To reach this goal, I would intend as a matter of priority to create a Task Force primarily composed of UNHCR staff members to which I would request the Chairman of the Staff Council to designate a representative. This Task Force should undertake an internal study of the role of UNHCR in the nineties together with an assessment of structure and functioning of the organization, both at Headquarters and in the field, so as to advise me on how UNHCR can fulfil its role with optimum effectiveness. Let me make it clear, however, that I do not believe in making change just for the sake of change. Nothing is more unsettling in turning a new page than to forget all experiences taught and gained by the past.
In this endeavour, in intend to consult extensively with all concerned at Headquarters and in the field as I firmly believe in the necessity of continuous dialogue between management and staff.
I find it equally important fairness, objectivity, and transparency together with a clear set of rules govern all matters related to the management of staff, and of the same importance that members of the staff should at all times conduct themselves in a manner befitting their status as international civil servants.
As you all know, difficult financial constraints are facing our organization. I would not wish to dwell on the past and on the reasons which have brought about this state of affairs which has been plaguing UNHCR and other international organizations over the last few years. Let me just say that I am convinced that together we can give this Organization the sense of credibility and pride which has traditionally been its hallmark.
To overcome the current financial crisis, we will need dedicated and creative work from all parts of the organization, as well as the fullest co-operation and responsiveness of member states. We will have to carefully review our post situation with a view to fulfil the request of the ExCom regarding the number of posts in the organization. All offices have been recently requested by the Officer-in-Charge to initiate a process of information gathering which is crucial for a proper assessment of the situation. At the same time it is my intention to initiate a related process involving consultation with and participation by the staff representatives in order to ensure that appropriate measures are devised to deal with the situation of staff members who may be affected by the exercise.

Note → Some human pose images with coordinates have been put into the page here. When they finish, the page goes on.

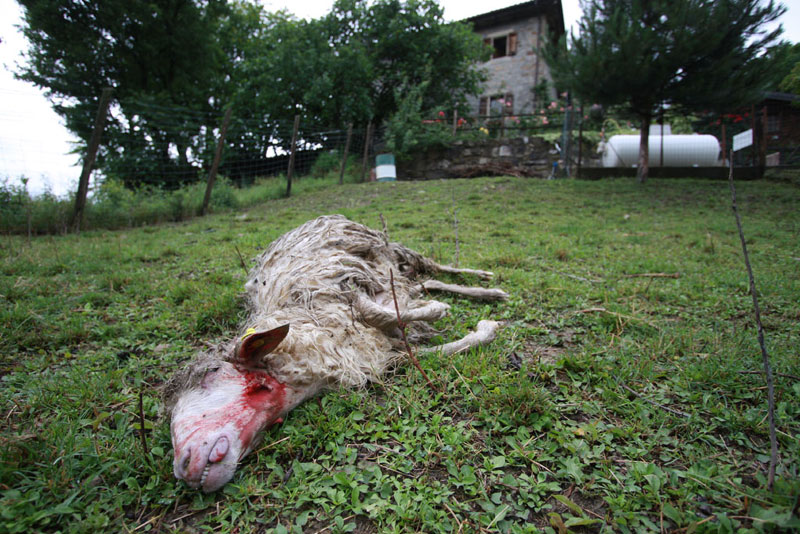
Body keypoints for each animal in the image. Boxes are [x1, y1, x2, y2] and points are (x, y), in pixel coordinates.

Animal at [163, 214, 507, 492]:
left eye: (212, 374)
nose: (184, 467)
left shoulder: (349, 296)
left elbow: (377, 310)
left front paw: (440, 310)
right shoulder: (374, 353)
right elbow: (437, 344)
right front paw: (482, 325)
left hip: (392, 250)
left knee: (435, 268)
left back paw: (487, 281)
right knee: (427, 280)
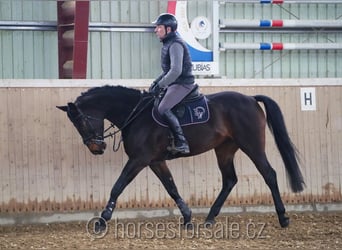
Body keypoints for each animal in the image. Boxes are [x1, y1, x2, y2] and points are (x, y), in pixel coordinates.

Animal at [56, 85, 304, 230]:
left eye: (82, 121)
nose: (96, 148)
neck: (136, 115)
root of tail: (251, 99)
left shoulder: (139, 159)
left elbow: (118, 186)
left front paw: (102, 220)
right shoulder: (155, 161)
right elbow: (171, 187)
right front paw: (187, 218)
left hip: (251, 145)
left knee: (269, 174)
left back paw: (283, 218)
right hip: (224, 149)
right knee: (229, 180)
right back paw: (209, 219)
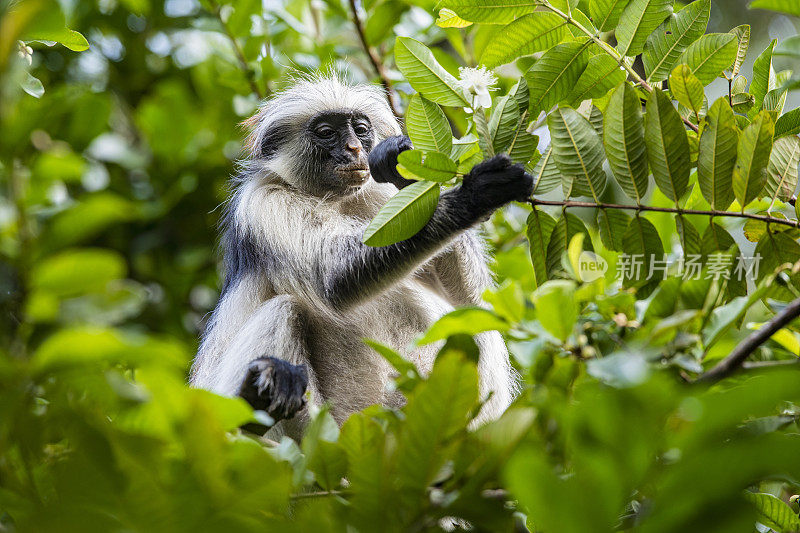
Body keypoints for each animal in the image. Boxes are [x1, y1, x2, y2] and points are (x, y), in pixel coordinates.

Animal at [191, 76, 536, 440]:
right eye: (326, 132)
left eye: (360, 129)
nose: (355, 149)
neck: (333, 199)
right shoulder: (263, 202)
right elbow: (333, 277)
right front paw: (476, 194)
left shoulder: (378, 195)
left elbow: (476, 302)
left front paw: (405, 167)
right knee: (282, 310)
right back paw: (256, 401)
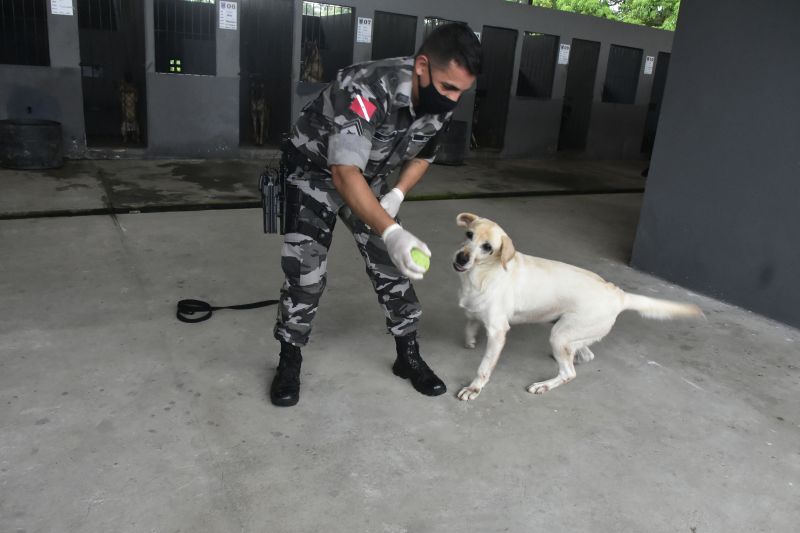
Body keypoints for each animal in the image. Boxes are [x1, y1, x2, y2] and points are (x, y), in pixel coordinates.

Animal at [454, 212, 704, 400]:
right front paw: (470, 339)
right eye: (469, 234)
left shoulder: (498, 332)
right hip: (565, 331)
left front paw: (474, 388)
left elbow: (484, 367)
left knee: (569, 373)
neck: (481, 274)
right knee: (585, 355)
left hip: (560, 335)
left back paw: (545, 384)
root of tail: (617, 294)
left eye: (488, 247)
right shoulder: (474, 312)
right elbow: (469, 323)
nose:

UNHCR is known, yet new to me. I need time, your patience and your support to get the know the organization as soon as possible.
I intend to spend a lot of my initial time in Geneva to listen, to learn and to act, but I am eminently aware of the other side of he UNHCR coin. I intend to take earliest possible contact with all Field Offices and evidently to visit as many places as early as possible.
Indeed, members of the staff here at headquarters and at some 200 duty stations are working together to serve the refugees North and South, East and West. It is the refugees who are our constituents and ultimately it is about and to them that we are accountable. They have the right to expect the best of our services. We should demand nothing less from ourselves.
It would be pretentious and I believe unwise to make any major policies declarations today. Let me just conclude by reiterating how glad I am be here. I am aware that there are some expectations. I hope that together we can live up to them.